On the other hand, the upper classes of society in the nineteenth century encouraged and inspired leaders of rural parties to come to the forefront for performance of doggerel verses (kavigans), and the music of these parties adopted new folk musical styles, one of the principal phases of this type of songs being the Sakta theme.
From the nineteenth century onwards there were impacts of various popular ideas originating out of social and political pressure on life. Great social changes occurred in rural West Bengal by the end of the nineteenth century. This was followed by the impact of western influence on the urban areas which had far-reaching effect. Folk plays appearing in numbers influenced the rural people considerably. Later, by nineteen-twenties, sporadic compositions of patriotic songs and songs of topical nature were also composed. Towards the latter part, rapid changes in the old form of social life became also responsible for changes in the theme of folk-songs, though the tune and rhythm remained almost the same.
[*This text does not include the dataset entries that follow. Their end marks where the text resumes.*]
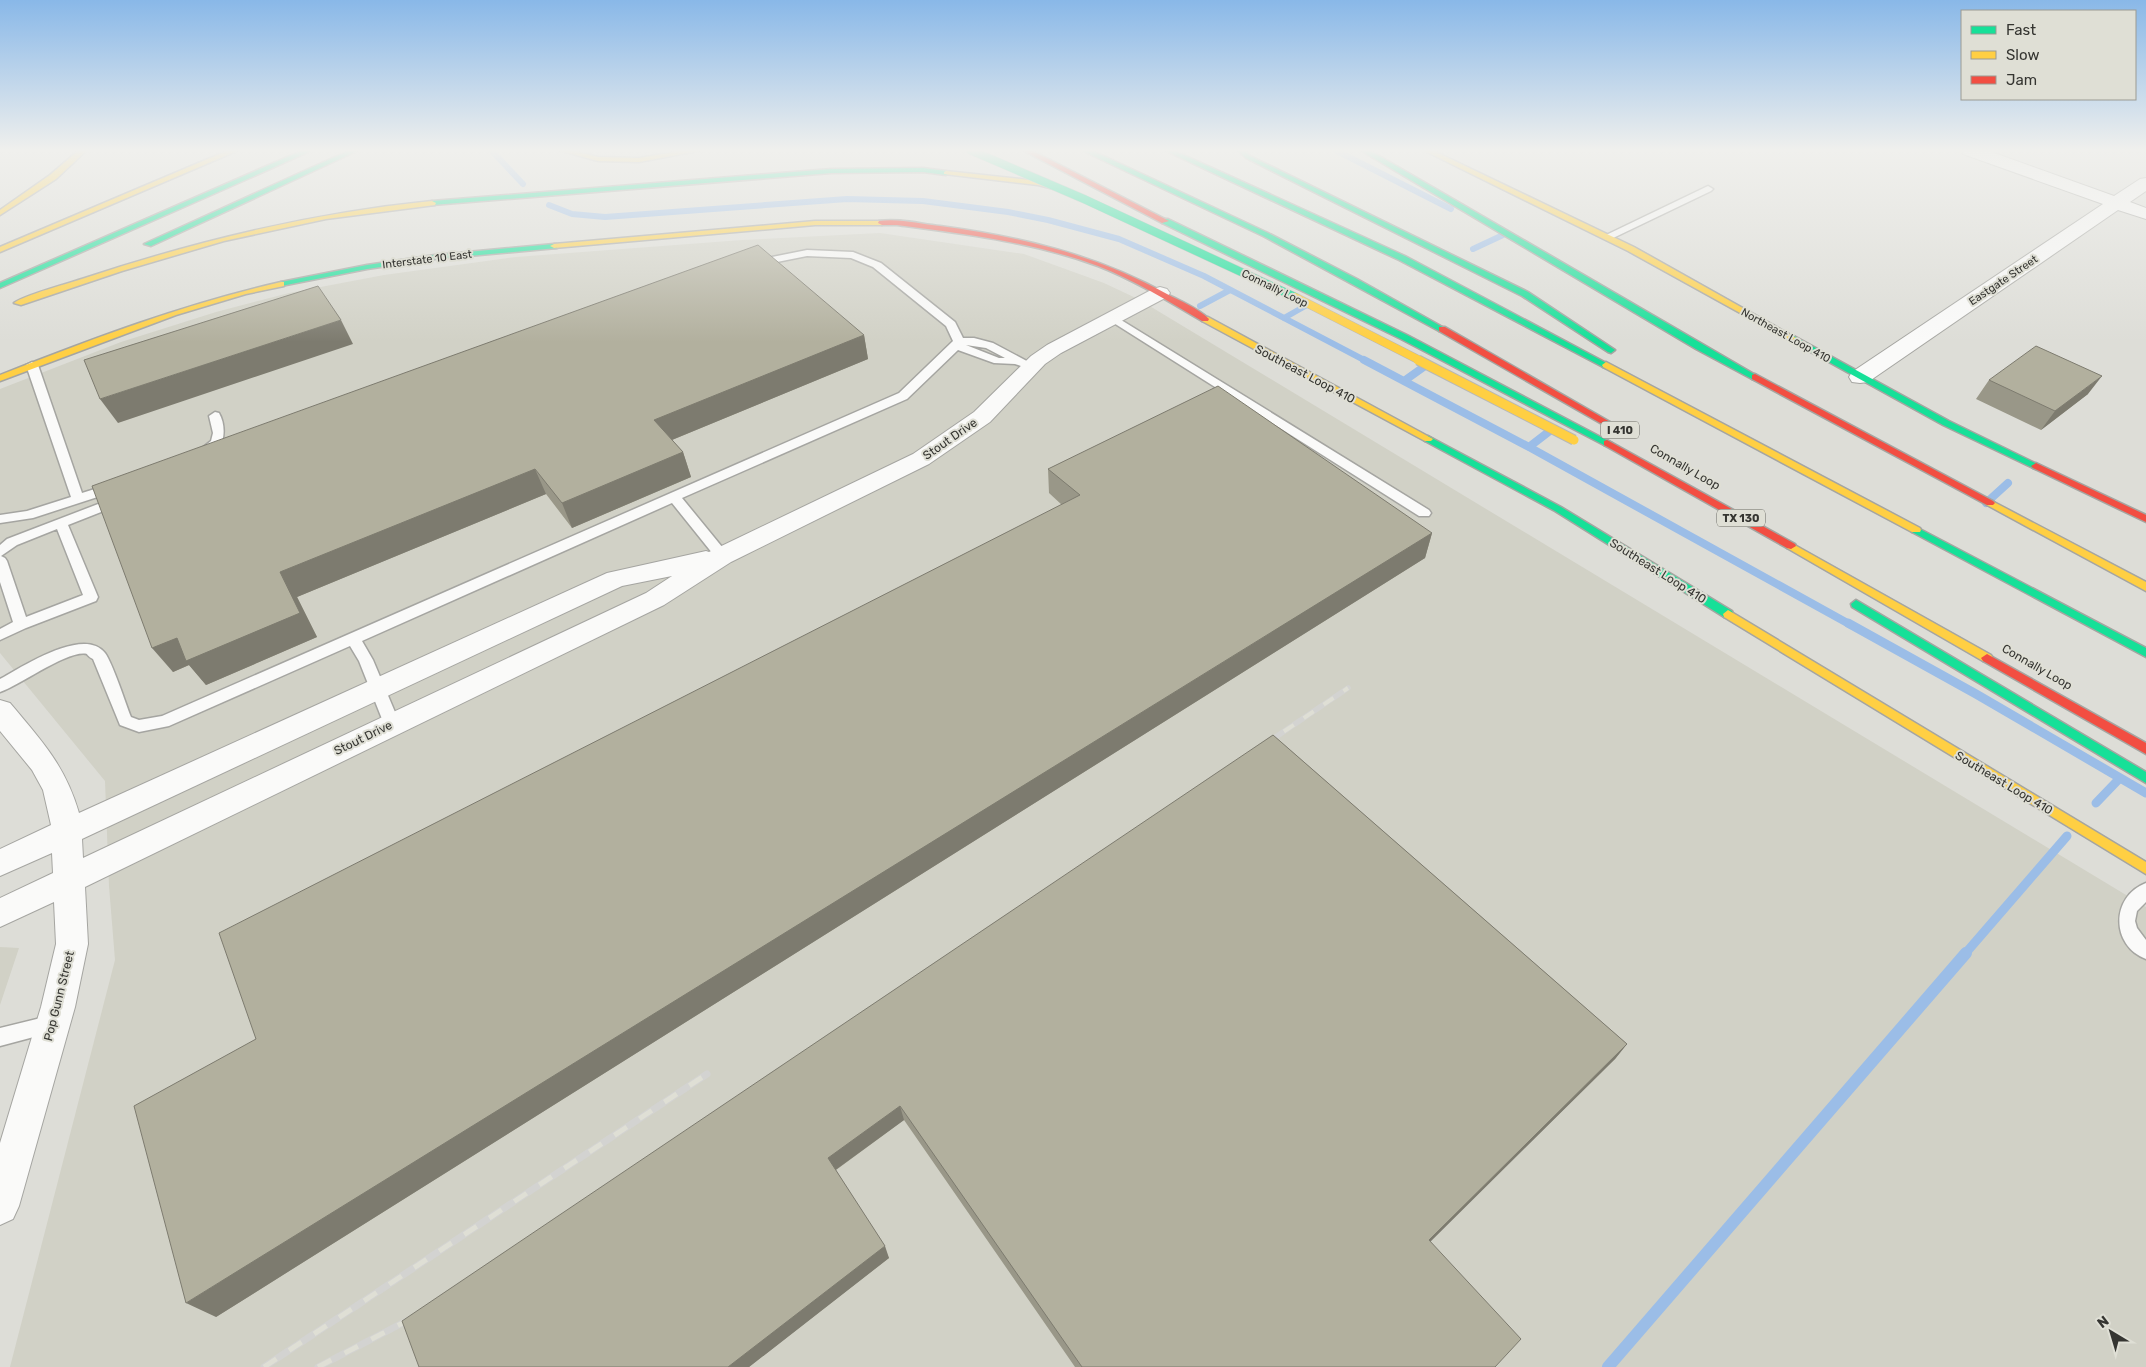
<svg xmlns="http://www.w3.org/2000/svg" width="2146" height="1367" viewBox="0 0 2146 1367" font-family="Rubik,sans-serif">
<rect width="100%" height="100%" fill="#ddddd7"/>
<path fill="#d1d1c6" d="M880,233L1024,254L1104,283L1138,299L2146,907V1367H10L115,960L109,886L105,781L0,653V389L121,342L216,312L289,293L384,275L516,257L742,240Z
M0,947L19,948L0,1005Z"/>
<g fill="none" stroke-linecap="round" stroke-linejoin="round">
<path stroke="#9bbde7" stroke-width="6" d="M491,150L523,184
M1335,150L1451,209
M549,205L572,214L605,217L847,199L923,201L1008,212L1048,220L1119,239L1204,276L1366,361
M1473,249L1503,235
M1200,306L1230,290
M1284,318L1307,305"/>
<path stroke="#9bbde7" stroke-width="8" d="M1364,360L1529,447L1851,625
M1404,381L1425,366
M1529,447L1551,430
M1986,503L2008,483"/>
<path stroke="#9bbde7" stroke-width="9" d="M1848,623L1976,694L2146,793
M2096,803L2120,778
M1964,955L2067,836"/>
<path stroke="#9bbde7" stroke-width="12" d="M1608,1367L1966,953"/>
<g stroke="#a5a5a1" stroke-width="3">
<path id="lane" d="M1708,186L1713,189L1711,191L1611,239L1607,240L1602,237Z
M807,250L853,252L881,263L955,322L963,338H974L993,343L1038,367L1032,370L1015,364L994,363L958,350L907,399L682,498L727,553L729,556L727,559H717L672,503L362,641L373,660L400,724L397,728L392,730L387,728L384,724L359,661L350,646L169,726L139,732L120,725L93,659C92,659 87,655 87,654C69,649 19,686 0,692V679C22,667 84,626 105,653C113,664 125,702 131,717L139,720L162,716L899,393L953,341L946,326L873,267L851,258L807,256L757,266L752,263L757,260ZM966,345L986,348L1005,358H999Z
M1113,315L1429,510L1431,513L1429,516H1419L1109,320L1108,318L1109,316Z
M32,362L38,365L82,493L114,483L120,487L119,490L33,518L0,523V515L27,511L71,497L26,365Z
M215,412L219,413C229,430 223,461 199,455L197,452L211,441L213,433L209,416Z
M119,496L125,500L124,503L68,525L98,597L96,601L26,628L0,640V629L13,622L0,582V545L7,539ZM57,529L83,595L26,617L7,561L5,558L1,556L17,545Z
M2146,883V902L2137,911L2135,921L2137,928L2146,940V959C2111,946 2110,897 2146,883Z
M53,1015L60,1018L62,1024L60,1030L0,1046V1028Z"/>
</g>
<g stroke="#a5a5a1" stroke-width="2">
<path id="street" d="M1961,150H1986L2114,196L2140,179L2146,178V191L2130,202L2146,208V219L2118,210L1868,382L1860,383L1852,382L1849,377L1852,372L2103,204L1963,154Z
M1160,287L1167,289L1170,293L1167,297L1061,353L1045,364L990,422L929,464L731,562L664,605L85,887L88,944L75,1007L19,1206L13,1219L0,1225V1143L41,1007L56,944L54,902L0,927V898L53,873L52,853L0,876V849L51,825L43,790L32,770L0,731V700L10,703C41,740 65,765 79,813L607,573L706,551L709,552L913,454L974,412L1031,356L1047,345L1153,289ZM672,576L646,593L83,858L82,839L622,586Z"/>
</g>
<g stroke="#a5a5a1" stroke-width="3">
<path id="fast" d="M303,150H313L0,288V283Z
M350,150H359L151,246L144,244Z
M1081,150H1091L1268,233L1357,279L1446,329L1442,331H1439L1263,236Z
M1164,150H1173L1405,256L1610,365L1606,368L1603,367L1399,260Z
M1237,150H1245L1250,156L1528,292L1615,350L1611,353L1608,352L1522,296L1246,158Z
M1360,150H1369L1759,377L1755,380L1752,379L1696,349Z
M923,168L946,171L950,173L946,175L923,172L831,173L432,205L428,203L432,201L831,169Z
M1162,219H1168L1407,335L1612,443L1607,446L1604,445L1401,339L1162,223Z
M554,244H557V248L435,259L367,269L281,286L277,284L281,282L367,265L435,255Z
M1792,335L1949,421L2041,466L2036,469L2033,468L1943,425L1789,340L1788,338Z
M1428,436L1561,507L1732,611L1733,614L1732,617H1724L1555,511L1425,441L1423,439Z
M1916,527L2146,648V657L1912,532L1911,530L1912,528Z
M1856,600L2146,772V783L1852,607L1851,604Z"/>
</g>
<g stroke="#a5a5a1" stroke-width="3">
<path id="slow" d="M79,150H87L56,179L0,215V210L50,175Z
M229,150H239L0,252V247Z
M558,150H571L598,157L639,158L685,150H703L639,162L598,161Z
M1423,150H1432L1634,247L1796,338L1792,341L1789,340L1628,251Z
M946,171L1038,181L1058,187L1054,189L1038,185L944,174V172Z
M432,201L436,203L435,205L326,219L224,241L122,271L21,305L14,303C24,295 70,283 85,278C200,240 312,213 432,201Z
M815,221H882L886,223L882,225H815L554,248L550,246L554,244Z
M281,282H284V286L246,294L176,315L0,381V375C92,339 184,304 281,282Z
M1202,317H1208L1433,439L1431,441H1425L1202,321Z
M1606,362L1920,528L1921,530L1920,532H1912L1603,367L1602,365Z
M1990,500L2146,582V591L1987,505L1985,503L1987,501Z
M1791,543L1991,655L1993,658L1991,661H1983L1787,548L1786,546Z
M1728,610L2146,862V874L1724,617L1723,614Z"/>
</g>
<g stroke="#a5a5a1" stroke-width="3">
<path id="jam" d="M1022,150H1031L1169,221L1162,223Z
M879,221C899,218 920,224 940,226C1021,237 1094,254 1167,294C1180,301 1198,308 1209,319L1208,321H1202C1168,301 1134,280 1098,266C1033,242 965,234 897,225H882L878,223Z
M1439,327H1445L1617,426L1615,428H1609L1439,331Z
M1755,374L1993,501L1995,503L1993,505H1987L1752,379V375Z
M1607,440L1795,544L1796,546L1791,549L1787,548L1604,445V441Z
M2036,463L2146,515V522L2033,468L2031,466Z
M1987,654L2146,743V754L1983,661L1981,658Z"/>
</g>
<use href="#lane" fill="#fafaf9" fill-rule="evenodd"/>
<use href="#street" fill="#fafaf9" fill-rule="evenodd"/>
<use href="#fast" fill="#16e098" fill-rule="evenodd"/>
<use href="#slow" fill="#ffcf43" fill-rule="evenodd"/>
<use href="#jam" fill="#f24e42" fill-rule="evenodd"/>
<g stroke="#d3d3d1" stroke-width="5.5">
<path id="rail-far1" d="M1264,745L1348,688"/>
</g>
<g stroke="#d3d3d1" stroke-width="7">
<path id="rail" d="M264,1367L707,1074
M318,1367L416,1316"/>
</g>
<use href="#rail-far1" stroke="#dfdfd5" stroke-width="4" stroke-dasharray="12" stroke-linecap="butt"/>
<use href="#rail" stroke="#dfdfd5" stroke-width="5" stroke-dasharray="15" stroke-linecap="butt"/>
<g stroke="#b8b8b5" stroke-width="9" stroke-linecap="butt">
<path id="fast-bridge" d="M970,150L1084,199L1295,297"/>
</g>
<g stroke="#b8b8b5" stroke-width="9" stroke-linecap="butt">
<path id="slow-bridge-far1" d="M1295,297L1421,361"/>
</g>
<g stroke="#b8b8b5" stroke-width="11" stroke-linecap="butt">
<path id="slow-bridge" d="M1418,360L1574,440"/>
</g>
<use href="#fast-bridge" stroke="#16e098" stroke-width="8"/>
<use href="#slow-bridge-far1" stroke="#ffcf43" stroke-width="8"/>
<use href="#slow-bridge" stroke="#ffcf43" stroke-width="9"/>
</g>
<path fill="#999788" d="M864,335L868,359L672,440L683,452L691,477L572,528L546,494L297,597L317,637L206,685L189,665L173,672L92,486Z
M1989,380L2088,394L2041,430L1976,399Z
M1048,469L1432,533L1425,558L216,1317L256,1039L1062,505L1049,493Z
M1273,735L1627,1044L1615,1059L1430,1241L1495,1367H1075L904,1120L836,1170L889,1258L749,1367H419Z"/>
<path fill="#7d7b6f" d="M341,320L353,344L118,423L100,399Z
M864,335L868,359L662,444L654,420Z
M2102,376L2088,394L2041,430L2055,411Z
M683,452L691,477L572,528L562,503Z
M535,469L546,494L297,597L317,637L206,685L189,665L173,672L152,648L280,572Z
M1432,533L1425,558L216,1317L186,1303Z
M1627,1044L1615,1059L1420,1252L1429,1240Z
M900,1106L904,1120L834,1171L828,1158Z
M885,1246L889,1258L749,1367H728Z"/>
<path fill="#b2b09e" stroke="#7d7b6f" d="M758,245L864,335L654,420L683,452L562,503L535,469L280,572L300,613L186,661L177,638L152,648L92,486Z
M318,286L341,320L100,399L84,360Z
M2036,346L2102,376L2055,411L1989,380Z
M1218,386L1432,533L186,1303L134,1106L256,1039L219,933L1080,495L1048,469Z
M1273,735L1627,1044L1429,1240L1521,1339L1495,1367H1082L900,1106L828,1158L885,1246L728,1367H419L402,1321Z"/>
<linearGradient id="sky" x2="0" y2="1"><stop stop-color="#89b8e8"/><stop offset="0.44" stop-color="#f0f0ed"/><stop offset="1" stop-color="#f0f0ed" stop-opacity="0"/></linearGradient>
<rect width="2146" height="342" fill="url(#sky)"/>
<g text-anchor="middle" stroke-width="4" stroke-linejoin="round" paint-order="stroke">
<g font-size="11" fill="#353531" stroke="#dfdfd5">
<text transform="translate(427 259) rotate(-7)" y="4">Interstate 10 East</text>
<text transform="translate(2003 280) rotate(-34)" y="4">Eastgate Street</text>
<text transform="translate(1275 288) rotate(26)" y="4">Connally Loop</text>
<text transform="translate(1786 335) rotate(29)" y="4">Northeast Loop 410</text>
</g>
<g fill="#dfdfd5" stroke="#686862" stroke-width="1">
<rect x="1601" y="421.5" width="38" height="17" rx="4"/>
<rect x="1717" y="509.5" width="48" height="17" rx="4"/>
</g>
<g font-size="11" font-weight="bold" fill="#353531">
<text x="1620" y="434">I 410</text>
<text x="1741" y="522">TX 130</text>
</g>
<g font-size="12" fill="#353531" stroke="#dfdfd5">
<text transform="translate(1305 374) rotate(28)" y="4">Southeast Loop 410</text>
<text transform="translate(950 439) rotate(-35)" y="4">Stout Drive</text>
<text transform="translate(1685 467) rotate(30)" y="4">Connally Loop</text>
<text transform="translate(1658 571) rotate(32)" y="4">Southeast Loop 410</text>
<text transform="translate(2037 667) rotate(30)" y="4">Connally Loop</text>
<text transform="translate(363 738) rotate(-26)" y="4">Stout Drive</text>
<text transform="translate(2004 783) rotate(31)" y="4">Southeast Loop 410</text>
<text transform="translate(59 996) rotate(-76)" y="4">Pop Gunn Street</text>
</g>
</g>
<rect x="1961" y="10" width="175" height="90" fill="#dfdfd5" stroke="#9b9b93"/>
<rect x="1971" y="26" width="25" height="8" fill="#16e098" stroke="#9b9b93"/>
<text x="2006" y="35" font-size="15" fill="#353531">Fast</text>
<rect x="1971" y="51" width="25" height="8" fill="#ffcf43" stroke="#9b9b93"/>
<text x="2006" y="60" font-size="15" fill="#353531">Slow</text>
<rect x="1971" y="76" width="25" height="8" fill="#f24e42" stroke="#9b9b93"/>
<text x="2006" y="85" font-size="15" fill="#353531">Jam</text>
<g transform="translate(2111 1332) rotate(322)" stroke="#dfdfd5" stroke-width="4" paint-order="stroke">
<path d="M0-4L9 19L0 12L-9 19Z" fill="#353531"/>
<text y="-8" font-size="14" font-weight="bold" text-anchor="middle" fill="#353531">N</text>
</g>
</svg>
Contribution of Nilakantha Mukhopadhyaya
One of the well known Sakta poets was Nilakantha Mukhopadhyaya, a native of village of Dharani situated in the Burdwan district of West Bengal. He has authored numerous Vaishnava and composed over a hundred Sakta songs. These Sakta songs are sung in various other districts of West Bengal which comprise of Bankura and Birbhum. Nilkantha gained popularity as a good singer as well. He was also the leader of a jatra which was very popular in West Bengal around thirty years ago.